From the results obtained, it was possible to observe that the optimal geometries for the thermal and fluid dynamic objectives were those in which the ratios of the two blocks had the highest and lowest values, respectively. These results are within expectations and in accordance with the Reynolds analogy. The optimal thermal geometry was (\(H_{1}/L_{1})_{{\textrm{oo,T}}} =1.55\) and (\(H_{2}/L_{2})_{\textrm{o,T}} =1.55\) and generated a maximum heat transfer rate of \(q_{2,{\textrm{max}}} =83\),195.89 W. This configuration led to a thermal performance nearly 60% superior to the worst configuration. Concerning the optimal fluid dynamic geometry, it was achieved for the lowest intrusion of the blocks in the channel, i.e., (\(H_{1}/L_{1})_{\textrm{oo,F}} =0.0625\) and (\(H_{2}/L_{2})_{\textrm{o,F}} =0.0625\), and had a minimum pressure drop of \({\Delta }P_{2,{\textrm{min}}} =1\),972.99 Pa, which is almost 50% lower than the worst configuration. When the results obtained for turbulent flows were compared with previous results of Feijó et al. [17] for similar cases under laminar forced convective flows, the effect of the ratios \(H_{1}/L_{1}\) and \(H_{2}/L_{2}\) over the thermal and fluid dynamic performance had similar behavior. In other words, the change of flow regime was not significant to influence the achievement of optimal configurations for the investigation of performance parameters in individual form.

The multi-objective analysis considering weights of \(w_\textrm{T}=w_\textrm{F}=0.5\) led to the optimal geometry with an asymmetry between the blocks, equal to (\(H_{1}/L_{1})_{{\textrm{oo}}}=1.4\) and (\(H_{2}/L_{2})_{{\textrm{o}}}=0.0625.\) This result showed that, when considering the multi-objective, the geometry of the blocks is forced to adapt to meet the two proposed objectives better.

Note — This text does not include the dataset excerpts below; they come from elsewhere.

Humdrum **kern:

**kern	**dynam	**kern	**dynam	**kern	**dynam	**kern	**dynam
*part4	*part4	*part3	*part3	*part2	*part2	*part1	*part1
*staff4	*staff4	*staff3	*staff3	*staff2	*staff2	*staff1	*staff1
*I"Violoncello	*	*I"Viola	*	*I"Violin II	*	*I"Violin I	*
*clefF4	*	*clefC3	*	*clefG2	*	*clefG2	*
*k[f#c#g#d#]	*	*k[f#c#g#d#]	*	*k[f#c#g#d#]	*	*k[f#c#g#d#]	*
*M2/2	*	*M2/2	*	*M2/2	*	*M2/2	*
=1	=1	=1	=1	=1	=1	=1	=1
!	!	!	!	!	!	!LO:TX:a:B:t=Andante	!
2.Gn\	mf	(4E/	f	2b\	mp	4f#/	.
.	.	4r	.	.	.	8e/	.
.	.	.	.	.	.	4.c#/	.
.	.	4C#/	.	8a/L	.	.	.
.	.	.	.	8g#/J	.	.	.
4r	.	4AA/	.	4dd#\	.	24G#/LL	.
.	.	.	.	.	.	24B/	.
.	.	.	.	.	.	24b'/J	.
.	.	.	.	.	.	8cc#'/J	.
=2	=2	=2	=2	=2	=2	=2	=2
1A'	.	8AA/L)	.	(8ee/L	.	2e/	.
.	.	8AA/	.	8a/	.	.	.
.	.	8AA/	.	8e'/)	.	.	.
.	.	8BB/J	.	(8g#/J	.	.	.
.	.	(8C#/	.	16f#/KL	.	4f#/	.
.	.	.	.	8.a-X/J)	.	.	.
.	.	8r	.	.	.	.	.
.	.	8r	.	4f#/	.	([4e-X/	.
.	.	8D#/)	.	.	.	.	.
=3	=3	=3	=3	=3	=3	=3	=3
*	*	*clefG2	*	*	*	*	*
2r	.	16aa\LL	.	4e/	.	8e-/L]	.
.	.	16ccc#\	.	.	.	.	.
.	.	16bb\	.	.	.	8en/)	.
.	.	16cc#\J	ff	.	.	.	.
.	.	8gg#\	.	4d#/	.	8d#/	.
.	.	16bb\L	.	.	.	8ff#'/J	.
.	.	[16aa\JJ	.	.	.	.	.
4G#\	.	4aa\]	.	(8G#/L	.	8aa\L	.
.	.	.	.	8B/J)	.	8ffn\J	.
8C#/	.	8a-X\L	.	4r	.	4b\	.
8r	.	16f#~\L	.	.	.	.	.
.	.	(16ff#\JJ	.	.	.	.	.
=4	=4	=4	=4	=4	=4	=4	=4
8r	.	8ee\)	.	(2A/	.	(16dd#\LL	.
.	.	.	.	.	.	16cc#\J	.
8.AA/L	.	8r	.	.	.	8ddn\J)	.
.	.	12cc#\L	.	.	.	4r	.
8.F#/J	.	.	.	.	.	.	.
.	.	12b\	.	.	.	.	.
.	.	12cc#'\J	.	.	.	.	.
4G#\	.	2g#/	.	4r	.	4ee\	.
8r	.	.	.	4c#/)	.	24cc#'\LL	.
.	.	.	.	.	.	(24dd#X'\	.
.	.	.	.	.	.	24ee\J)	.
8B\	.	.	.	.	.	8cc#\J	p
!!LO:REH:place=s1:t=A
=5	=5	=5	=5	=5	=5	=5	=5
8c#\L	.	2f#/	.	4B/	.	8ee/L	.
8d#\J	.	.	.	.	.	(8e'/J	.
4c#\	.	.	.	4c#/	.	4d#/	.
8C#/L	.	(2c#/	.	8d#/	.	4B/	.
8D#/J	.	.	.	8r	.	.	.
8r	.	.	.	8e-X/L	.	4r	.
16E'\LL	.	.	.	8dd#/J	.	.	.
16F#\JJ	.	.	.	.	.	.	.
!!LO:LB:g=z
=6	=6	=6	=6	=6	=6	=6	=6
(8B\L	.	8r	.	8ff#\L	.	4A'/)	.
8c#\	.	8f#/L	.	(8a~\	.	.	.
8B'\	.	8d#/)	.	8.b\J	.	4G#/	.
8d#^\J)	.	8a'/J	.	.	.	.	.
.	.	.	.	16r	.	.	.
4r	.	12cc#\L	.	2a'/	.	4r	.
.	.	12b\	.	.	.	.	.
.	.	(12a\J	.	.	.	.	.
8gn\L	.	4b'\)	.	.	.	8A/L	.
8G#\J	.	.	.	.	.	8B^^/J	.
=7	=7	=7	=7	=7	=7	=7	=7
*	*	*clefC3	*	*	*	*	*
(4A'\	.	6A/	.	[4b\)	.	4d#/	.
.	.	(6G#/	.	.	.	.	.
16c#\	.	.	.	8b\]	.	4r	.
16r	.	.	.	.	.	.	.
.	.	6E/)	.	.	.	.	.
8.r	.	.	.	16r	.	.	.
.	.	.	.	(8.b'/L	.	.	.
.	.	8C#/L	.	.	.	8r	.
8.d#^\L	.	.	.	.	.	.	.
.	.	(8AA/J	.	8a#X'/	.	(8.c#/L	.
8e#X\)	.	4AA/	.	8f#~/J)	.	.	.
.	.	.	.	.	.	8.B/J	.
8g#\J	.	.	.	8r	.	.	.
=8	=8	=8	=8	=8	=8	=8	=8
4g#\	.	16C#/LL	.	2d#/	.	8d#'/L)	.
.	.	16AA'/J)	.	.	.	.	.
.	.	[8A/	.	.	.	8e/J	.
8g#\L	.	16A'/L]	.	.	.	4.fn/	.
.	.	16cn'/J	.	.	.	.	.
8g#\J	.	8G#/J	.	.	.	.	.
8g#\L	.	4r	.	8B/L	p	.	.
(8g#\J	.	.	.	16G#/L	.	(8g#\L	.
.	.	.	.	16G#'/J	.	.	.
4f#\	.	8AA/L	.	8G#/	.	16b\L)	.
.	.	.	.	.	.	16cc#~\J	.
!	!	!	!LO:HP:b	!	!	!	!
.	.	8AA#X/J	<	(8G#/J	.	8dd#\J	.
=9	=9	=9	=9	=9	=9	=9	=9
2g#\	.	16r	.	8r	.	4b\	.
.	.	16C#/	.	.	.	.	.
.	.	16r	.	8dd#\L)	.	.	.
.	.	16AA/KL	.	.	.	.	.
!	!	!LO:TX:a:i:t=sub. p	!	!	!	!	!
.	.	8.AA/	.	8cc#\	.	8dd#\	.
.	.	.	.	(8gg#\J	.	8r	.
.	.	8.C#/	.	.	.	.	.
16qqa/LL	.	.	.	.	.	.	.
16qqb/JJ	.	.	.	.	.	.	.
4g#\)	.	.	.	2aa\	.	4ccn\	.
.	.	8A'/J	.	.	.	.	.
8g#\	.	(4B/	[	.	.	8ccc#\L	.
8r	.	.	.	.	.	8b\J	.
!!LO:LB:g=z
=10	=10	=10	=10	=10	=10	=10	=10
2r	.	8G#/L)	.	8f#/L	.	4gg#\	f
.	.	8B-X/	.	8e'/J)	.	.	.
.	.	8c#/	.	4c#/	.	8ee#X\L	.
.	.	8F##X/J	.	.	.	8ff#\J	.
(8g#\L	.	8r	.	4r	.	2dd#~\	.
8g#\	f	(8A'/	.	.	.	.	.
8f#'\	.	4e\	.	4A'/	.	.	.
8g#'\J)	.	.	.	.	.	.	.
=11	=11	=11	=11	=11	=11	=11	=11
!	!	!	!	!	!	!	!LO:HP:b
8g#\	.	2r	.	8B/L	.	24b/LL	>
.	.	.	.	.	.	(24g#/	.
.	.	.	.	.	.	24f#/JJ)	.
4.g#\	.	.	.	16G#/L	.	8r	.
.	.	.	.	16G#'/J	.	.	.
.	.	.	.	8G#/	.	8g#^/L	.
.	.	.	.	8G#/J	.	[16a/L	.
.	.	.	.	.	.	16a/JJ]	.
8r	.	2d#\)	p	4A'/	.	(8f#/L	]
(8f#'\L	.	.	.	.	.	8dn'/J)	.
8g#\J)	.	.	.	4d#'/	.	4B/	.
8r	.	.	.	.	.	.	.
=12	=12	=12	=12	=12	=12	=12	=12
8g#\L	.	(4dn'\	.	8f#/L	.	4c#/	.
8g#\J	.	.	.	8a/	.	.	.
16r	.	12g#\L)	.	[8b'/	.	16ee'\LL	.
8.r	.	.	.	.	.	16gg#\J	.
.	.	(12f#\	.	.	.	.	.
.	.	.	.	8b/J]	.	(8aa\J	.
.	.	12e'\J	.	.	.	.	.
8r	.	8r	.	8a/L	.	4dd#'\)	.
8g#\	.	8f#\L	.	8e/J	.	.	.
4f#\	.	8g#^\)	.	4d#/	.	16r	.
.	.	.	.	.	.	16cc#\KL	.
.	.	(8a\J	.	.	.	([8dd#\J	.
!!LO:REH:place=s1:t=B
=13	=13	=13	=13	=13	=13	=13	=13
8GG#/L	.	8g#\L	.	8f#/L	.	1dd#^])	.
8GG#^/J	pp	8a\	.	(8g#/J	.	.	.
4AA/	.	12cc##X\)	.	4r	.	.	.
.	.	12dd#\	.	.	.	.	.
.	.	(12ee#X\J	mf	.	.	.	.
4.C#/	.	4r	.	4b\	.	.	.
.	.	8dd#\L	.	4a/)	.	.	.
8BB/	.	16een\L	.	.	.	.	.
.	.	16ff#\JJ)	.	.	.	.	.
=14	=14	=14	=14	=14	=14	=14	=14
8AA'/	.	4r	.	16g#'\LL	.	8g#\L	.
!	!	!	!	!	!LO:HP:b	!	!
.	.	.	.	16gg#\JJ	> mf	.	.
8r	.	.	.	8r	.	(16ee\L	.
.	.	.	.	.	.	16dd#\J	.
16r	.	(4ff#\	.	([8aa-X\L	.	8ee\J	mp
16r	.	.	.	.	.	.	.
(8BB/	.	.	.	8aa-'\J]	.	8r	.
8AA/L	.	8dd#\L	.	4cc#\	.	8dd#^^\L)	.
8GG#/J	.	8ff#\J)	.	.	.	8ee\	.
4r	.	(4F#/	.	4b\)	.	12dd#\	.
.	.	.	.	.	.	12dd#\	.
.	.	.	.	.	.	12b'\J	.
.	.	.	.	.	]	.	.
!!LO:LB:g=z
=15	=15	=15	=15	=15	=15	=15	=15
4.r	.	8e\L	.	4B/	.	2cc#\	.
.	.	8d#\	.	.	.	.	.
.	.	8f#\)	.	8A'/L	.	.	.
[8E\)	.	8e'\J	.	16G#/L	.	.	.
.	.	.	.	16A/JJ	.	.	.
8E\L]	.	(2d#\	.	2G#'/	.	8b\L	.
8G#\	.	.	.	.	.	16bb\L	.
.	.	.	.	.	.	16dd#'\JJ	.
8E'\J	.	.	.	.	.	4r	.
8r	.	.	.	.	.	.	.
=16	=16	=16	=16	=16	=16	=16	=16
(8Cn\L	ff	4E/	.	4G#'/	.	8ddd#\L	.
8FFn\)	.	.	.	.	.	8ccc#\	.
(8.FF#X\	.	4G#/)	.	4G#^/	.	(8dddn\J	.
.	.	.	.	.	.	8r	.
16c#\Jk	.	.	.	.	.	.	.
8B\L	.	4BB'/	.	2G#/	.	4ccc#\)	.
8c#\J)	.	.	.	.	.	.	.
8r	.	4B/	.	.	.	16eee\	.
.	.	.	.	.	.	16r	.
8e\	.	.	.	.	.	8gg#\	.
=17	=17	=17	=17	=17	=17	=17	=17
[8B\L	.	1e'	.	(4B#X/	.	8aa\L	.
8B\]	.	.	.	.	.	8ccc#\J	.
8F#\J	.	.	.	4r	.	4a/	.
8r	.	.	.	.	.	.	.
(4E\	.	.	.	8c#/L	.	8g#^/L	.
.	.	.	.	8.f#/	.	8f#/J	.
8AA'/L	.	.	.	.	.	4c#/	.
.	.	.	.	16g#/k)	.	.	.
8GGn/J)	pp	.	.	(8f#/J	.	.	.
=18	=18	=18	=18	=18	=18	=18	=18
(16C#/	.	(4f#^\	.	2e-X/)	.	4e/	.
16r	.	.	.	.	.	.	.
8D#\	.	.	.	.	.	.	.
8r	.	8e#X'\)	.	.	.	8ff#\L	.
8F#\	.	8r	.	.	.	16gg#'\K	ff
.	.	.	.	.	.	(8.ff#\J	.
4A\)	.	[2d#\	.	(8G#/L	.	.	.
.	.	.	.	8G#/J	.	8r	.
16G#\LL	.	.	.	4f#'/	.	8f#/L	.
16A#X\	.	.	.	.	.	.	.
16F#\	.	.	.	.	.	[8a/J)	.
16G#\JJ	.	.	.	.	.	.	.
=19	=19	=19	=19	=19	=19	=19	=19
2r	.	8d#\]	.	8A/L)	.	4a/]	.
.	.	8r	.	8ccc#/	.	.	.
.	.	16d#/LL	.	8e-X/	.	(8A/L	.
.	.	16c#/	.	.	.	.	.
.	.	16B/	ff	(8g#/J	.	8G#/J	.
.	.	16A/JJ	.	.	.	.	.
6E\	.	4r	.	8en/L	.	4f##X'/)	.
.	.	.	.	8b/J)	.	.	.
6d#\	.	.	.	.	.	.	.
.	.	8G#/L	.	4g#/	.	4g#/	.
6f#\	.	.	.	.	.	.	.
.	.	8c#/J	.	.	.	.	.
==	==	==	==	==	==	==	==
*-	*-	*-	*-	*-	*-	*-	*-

The increase in the height of the first block proved to be positive in the multi-objective, from \(H_{1}/L_{1}=0.0625\) to a point close to \(H_{1}/L_{1}=1.4\), with a slight decrease in performance (\(C_{i})\) after this point. About \(H_{2}/L_{2}\), the lowest values showed a better performance. The results obtained considering the other two weight combinations (\(w_\textrm{T} =0.9\) and \(w_\textrm{F}=0.1\); \(w_\textrm{T}=0.1\) and \(w_\textrm{F}=0.9)\) were very close to those obtained in the thermal and fluid dynamics analyses, respectively. However, it was possible to observe the influence exerted by the geometry over the ideal solution when considering a small fraction of another objective instead of the purely thermal and fluid dynamic analysis. In general, results showed that, when the multi-objective is taken into account, the best configurations assumed asymmetric configurations, contrarily to what was noticed for thermal and fluid dynamic performances when these performance indicators were analyzed in isolated form. In other words, the design can be strongly affected when the flow system is subjected to multi-objective purposes. Moreover, for the multi-objective investigation, the best configurations and the effect of geometry were affected by the flow regime (laminar or turbulent), which can be noticed when the present results were compared with previous results of Feijó et al. [17] for laminar flow in similar conditions.

For future works, the effect of the geometrical configuration of blocks over the fluid dynamic and thermal performance of boiling convective flow in channels is recommended to investigate the influence of phase change flow on the design and performance of cooling convective channel flows.